■ Data records ■
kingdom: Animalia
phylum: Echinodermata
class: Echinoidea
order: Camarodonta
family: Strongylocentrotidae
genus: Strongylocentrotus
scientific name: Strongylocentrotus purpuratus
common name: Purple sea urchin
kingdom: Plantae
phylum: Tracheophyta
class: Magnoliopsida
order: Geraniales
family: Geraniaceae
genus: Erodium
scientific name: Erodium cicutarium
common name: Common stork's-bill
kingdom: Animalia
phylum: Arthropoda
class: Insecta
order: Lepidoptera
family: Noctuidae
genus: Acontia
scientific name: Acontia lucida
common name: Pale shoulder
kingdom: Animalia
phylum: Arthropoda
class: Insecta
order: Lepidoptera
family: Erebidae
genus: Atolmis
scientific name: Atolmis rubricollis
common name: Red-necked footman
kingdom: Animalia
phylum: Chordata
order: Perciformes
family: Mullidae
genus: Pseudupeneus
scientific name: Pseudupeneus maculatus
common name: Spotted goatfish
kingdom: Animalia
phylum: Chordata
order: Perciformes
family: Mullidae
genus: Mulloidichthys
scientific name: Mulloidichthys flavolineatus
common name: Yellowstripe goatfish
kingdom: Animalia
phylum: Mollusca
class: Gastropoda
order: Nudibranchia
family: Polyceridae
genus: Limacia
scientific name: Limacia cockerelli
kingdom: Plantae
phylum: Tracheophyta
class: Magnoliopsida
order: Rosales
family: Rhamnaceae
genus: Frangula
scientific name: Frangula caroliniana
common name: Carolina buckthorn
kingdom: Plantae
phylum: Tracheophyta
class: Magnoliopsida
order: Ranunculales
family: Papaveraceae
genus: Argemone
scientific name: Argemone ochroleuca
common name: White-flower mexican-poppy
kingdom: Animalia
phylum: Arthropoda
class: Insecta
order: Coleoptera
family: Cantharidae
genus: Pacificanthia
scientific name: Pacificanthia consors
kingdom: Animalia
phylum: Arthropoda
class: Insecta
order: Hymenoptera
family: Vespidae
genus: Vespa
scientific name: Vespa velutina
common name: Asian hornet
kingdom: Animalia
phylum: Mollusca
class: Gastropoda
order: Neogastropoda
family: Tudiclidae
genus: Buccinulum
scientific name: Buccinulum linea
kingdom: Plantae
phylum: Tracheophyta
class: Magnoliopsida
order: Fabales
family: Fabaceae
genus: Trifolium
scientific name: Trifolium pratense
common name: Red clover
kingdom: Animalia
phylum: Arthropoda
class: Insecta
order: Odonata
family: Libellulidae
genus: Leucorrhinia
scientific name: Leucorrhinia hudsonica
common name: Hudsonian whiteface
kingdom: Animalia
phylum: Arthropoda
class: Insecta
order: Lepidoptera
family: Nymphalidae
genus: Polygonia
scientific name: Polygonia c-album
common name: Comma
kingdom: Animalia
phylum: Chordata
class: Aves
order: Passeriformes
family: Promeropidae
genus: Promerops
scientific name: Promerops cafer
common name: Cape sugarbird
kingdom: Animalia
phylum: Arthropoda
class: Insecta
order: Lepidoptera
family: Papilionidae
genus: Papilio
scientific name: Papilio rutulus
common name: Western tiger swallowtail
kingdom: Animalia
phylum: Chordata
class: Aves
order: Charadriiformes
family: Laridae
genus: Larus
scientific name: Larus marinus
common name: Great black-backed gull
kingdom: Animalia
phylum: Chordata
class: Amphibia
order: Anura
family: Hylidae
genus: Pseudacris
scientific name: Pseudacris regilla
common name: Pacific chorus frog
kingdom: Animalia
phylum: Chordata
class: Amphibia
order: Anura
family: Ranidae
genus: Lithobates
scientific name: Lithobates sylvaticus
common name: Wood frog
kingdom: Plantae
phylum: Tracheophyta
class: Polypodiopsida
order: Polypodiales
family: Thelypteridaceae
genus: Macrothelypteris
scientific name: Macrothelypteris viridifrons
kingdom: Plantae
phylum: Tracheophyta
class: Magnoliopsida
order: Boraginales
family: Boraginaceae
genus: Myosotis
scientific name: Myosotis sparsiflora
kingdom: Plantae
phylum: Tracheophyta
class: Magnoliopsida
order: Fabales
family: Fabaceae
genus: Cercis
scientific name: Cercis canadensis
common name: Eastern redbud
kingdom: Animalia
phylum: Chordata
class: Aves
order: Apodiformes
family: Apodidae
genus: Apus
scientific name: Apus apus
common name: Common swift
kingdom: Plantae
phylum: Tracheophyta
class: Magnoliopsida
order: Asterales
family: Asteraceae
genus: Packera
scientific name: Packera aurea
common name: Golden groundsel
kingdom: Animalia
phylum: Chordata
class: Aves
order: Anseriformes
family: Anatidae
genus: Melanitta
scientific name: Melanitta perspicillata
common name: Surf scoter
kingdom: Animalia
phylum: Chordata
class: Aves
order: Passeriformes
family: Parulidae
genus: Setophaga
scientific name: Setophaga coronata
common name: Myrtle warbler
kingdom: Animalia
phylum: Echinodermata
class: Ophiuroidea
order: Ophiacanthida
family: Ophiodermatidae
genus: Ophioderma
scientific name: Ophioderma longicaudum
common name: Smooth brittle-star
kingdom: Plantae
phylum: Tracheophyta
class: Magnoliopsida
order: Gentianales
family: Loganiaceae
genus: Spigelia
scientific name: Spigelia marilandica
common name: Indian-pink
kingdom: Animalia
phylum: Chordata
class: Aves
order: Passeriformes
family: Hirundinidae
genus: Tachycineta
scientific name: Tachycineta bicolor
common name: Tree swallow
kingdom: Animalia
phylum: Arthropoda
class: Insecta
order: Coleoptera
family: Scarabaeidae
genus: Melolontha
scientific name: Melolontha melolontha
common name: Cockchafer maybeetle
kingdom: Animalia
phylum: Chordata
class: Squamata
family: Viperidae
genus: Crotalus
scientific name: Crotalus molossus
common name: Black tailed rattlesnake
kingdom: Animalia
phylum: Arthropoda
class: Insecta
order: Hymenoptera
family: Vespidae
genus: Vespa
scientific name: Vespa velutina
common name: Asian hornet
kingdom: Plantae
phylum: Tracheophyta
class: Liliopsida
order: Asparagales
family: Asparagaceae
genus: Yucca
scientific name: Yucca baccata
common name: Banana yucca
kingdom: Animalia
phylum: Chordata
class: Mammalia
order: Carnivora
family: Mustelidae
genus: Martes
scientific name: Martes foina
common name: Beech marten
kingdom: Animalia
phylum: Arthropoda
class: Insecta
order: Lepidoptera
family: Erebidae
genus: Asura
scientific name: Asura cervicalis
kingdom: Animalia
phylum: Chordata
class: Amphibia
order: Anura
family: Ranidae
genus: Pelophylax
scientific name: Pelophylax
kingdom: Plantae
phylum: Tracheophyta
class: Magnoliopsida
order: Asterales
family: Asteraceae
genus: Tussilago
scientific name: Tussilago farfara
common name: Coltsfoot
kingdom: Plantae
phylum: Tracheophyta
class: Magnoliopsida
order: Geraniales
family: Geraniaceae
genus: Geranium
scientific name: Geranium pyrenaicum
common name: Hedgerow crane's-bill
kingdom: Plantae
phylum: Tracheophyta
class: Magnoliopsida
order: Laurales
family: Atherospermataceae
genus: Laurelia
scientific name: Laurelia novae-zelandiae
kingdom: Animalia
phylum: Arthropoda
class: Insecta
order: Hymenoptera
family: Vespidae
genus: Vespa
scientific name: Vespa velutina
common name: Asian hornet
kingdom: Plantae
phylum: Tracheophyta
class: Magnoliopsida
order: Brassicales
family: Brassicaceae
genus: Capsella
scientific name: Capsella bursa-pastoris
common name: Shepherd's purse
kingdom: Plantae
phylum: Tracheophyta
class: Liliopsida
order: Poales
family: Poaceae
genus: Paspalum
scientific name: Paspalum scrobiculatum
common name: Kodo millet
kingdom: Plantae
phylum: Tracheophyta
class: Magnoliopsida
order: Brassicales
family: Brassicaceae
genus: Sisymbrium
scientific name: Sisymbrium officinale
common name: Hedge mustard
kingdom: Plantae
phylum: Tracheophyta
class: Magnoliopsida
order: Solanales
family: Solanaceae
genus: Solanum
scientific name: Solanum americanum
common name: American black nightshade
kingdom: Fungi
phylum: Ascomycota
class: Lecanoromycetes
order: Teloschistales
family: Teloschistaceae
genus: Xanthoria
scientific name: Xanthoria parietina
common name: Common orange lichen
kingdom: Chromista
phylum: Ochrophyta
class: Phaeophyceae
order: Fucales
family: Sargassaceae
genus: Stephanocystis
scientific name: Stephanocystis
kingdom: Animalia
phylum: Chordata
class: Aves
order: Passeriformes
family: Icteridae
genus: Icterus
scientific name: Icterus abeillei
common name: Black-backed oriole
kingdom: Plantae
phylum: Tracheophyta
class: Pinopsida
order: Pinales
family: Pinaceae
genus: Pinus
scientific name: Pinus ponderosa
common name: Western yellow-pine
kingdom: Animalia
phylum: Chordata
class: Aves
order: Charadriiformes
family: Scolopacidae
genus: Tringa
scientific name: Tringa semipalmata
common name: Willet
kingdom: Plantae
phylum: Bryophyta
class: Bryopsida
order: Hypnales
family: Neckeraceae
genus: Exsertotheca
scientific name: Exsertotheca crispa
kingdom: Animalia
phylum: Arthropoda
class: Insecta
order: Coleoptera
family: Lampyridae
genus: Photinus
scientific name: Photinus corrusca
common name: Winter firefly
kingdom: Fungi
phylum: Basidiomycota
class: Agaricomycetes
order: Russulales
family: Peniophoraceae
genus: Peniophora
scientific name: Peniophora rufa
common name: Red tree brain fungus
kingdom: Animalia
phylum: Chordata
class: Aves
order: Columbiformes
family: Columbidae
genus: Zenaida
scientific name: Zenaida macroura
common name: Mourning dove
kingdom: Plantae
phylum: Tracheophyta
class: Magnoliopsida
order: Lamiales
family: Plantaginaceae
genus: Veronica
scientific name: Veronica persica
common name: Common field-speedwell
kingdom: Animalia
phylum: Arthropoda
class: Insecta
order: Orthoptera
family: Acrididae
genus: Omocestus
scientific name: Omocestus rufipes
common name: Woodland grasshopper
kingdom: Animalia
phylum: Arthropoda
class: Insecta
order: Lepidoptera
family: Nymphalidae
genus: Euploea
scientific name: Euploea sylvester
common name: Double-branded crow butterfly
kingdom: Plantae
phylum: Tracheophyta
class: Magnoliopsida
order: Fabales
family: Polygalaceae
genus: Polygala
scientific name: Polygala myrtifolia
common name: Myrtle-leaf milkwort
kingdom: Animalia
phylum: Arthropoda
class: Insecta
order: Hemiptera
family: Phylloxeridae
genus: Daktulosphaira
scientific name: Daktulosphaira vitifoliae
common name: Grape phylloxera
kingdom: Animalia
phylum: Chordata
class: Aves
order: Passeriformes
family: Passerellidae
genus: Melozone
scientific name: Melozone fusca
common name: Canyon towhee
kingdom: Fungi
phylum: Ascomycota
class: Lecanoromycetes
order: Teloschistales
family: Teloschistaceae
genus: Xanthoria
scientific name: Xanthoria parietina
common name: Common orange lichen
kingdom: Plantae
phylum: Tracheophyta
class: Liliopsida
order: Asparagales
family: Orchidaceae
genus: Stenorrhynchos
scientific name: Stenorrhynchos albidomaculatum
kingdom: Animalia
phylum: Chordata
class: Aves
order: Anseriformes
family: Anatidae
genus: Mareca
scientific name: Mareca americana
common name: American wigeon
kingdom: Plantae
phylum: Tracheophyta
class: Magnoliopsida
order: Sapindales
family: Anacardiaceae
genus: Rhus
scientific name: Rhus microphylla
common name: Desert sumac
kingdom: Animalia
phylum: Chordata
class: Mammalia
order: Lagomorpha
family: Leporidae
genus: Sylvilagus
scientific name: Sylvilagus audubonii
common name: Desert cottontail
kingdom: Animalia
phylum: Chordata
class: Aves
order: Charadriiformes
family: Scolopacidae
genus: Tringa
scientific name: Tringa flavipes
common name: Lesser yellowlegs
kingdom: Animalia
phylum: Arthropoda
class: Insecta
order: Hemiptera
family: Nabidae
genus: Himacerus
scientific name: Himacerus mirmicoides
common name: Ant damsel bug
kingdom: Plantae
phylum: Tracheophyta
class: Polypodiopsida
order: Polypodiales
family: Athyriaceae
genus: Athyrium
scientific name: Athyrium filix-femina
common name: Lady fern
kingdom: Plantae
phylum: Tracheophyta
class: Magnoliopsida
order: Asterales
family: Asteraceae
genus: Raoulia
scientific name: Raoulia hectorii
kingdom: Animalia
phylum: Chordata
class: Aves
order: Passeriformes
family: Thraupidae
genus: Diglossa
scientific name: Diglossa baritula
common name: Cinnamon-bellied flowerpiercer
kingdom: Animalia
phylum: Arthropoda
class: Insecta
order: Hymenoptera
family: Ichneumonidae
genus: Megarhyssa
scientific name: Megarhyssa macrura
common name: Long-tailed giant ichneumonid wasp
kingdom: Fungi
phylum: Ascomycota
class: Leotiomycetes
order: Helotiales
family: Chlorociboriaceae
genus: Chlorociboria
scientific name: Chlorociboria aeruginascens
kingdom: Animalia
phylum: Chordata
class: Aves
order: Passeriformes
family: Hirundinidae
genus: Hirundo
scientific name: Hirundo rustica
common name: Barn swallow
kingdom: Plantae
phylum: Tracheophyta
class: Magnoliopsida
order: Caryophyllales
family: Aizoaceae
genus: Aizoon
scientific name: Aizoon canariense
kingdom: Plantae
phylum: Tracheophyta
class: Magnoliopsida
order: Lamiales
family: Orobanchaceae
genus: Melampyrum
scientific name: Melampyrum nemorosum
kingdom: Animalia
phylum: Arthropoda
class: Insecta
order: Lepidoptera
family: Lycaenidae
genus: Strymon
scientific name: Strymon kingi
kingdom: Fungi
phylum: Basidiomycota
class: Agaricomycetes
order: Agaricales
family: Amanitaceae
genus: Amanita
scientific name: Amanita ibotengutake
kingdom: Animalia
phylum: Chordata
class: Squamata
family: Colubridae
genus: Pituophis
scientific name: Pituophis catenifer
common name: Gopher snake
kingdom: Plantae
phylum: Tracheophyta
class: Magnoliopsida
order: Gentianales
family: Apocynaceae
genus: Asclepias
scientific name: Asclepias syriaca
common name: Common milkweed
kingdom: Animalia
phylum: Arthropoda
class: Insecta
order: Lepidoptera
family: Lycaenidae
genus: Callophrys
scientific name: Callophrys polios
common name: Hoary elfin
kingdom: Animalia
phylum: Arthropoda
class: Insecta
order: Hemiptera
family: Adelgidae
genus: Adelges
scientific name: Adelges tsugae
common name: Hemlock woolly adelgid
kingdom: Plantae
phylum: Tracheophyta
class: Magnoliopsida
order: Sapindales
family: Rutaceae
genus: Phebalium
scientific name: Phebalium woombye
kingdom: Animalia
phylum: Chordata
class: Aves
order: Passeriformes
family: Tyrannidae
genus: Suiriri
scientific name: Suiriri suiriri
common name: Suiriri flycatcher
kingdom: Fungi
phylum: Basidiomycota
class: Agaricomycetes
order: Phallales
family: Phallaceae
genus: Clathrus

■ Do this ■
Copy out the rows from the line with "genus: Rhus" to the line with "genus: Hirundo", including both of those lines.

■ Task solution ■
genus: Rhus
scientific name: Rhus microphylla
common name: Desert sumac
kingdom: Animalia
phylum: Chordata
class: Mammalia
order: Lagomorpha
family: Leporidae
genus: Sylvilagus
scientific name: Sylvilagus audubonii
common name: Desert cottontail
kingdom: Animalia
phylum: Chordata
class: Aves
order: Charadriiformes
family: Scolopacidae
genus: Tringa
scientific name: Tringa flavipes
common name: Lesser yellowlegs
kingdom: Animalia
phylum: Arthropoda
class: Insecta
order: Hemiptera
family: Nabidae
genus: Himacerus
scientific name: Himacerus mirmicoides
common name: Ant damsel bug
kingdom: Plantae
phylum: Tracheophyta
class: Polypodiopsida
order: Polypodiales
family: Athyriaceae
genus: Athyrium
scientific name: Athyrium filix-femina
common name: Lady fern
kingdom: Plantae
phylum: Tracheophyta
class: Magnoliopsida
order: Asterales
family: Asteraceae
genus: Raoulia
scientific name: Raoulia hectorii
kingdom: Animalia
phylum: Chordata
class: Aves
order: Passeriformes
family: Thraupidae
genus: Diglossa
scientific name: Diglossa baritula
common name: Cinnamon-bellied flowerpiercer
kingdom: Animalia
phylum: Arthropoda
class: Insecta
order: Hymenoptera
family: Ichneumonidae
genus: Megarhyssa
scientific name: Megarhyssa macrura
common name: Long-tailed giant ichneumonid wasp
kingdom: Fungi
phylum: Ascomycota
class: Leotiomycetes
order: Helotiales
family: Chlorociboriaceae
genus: Chlorociboria
scientific name: Chlorociboria aeruginascens
kingdom: Animalia
phylum: Chordata
class: Aves
order: Passeriformes
family: Hirundinidae
genus: Hirundo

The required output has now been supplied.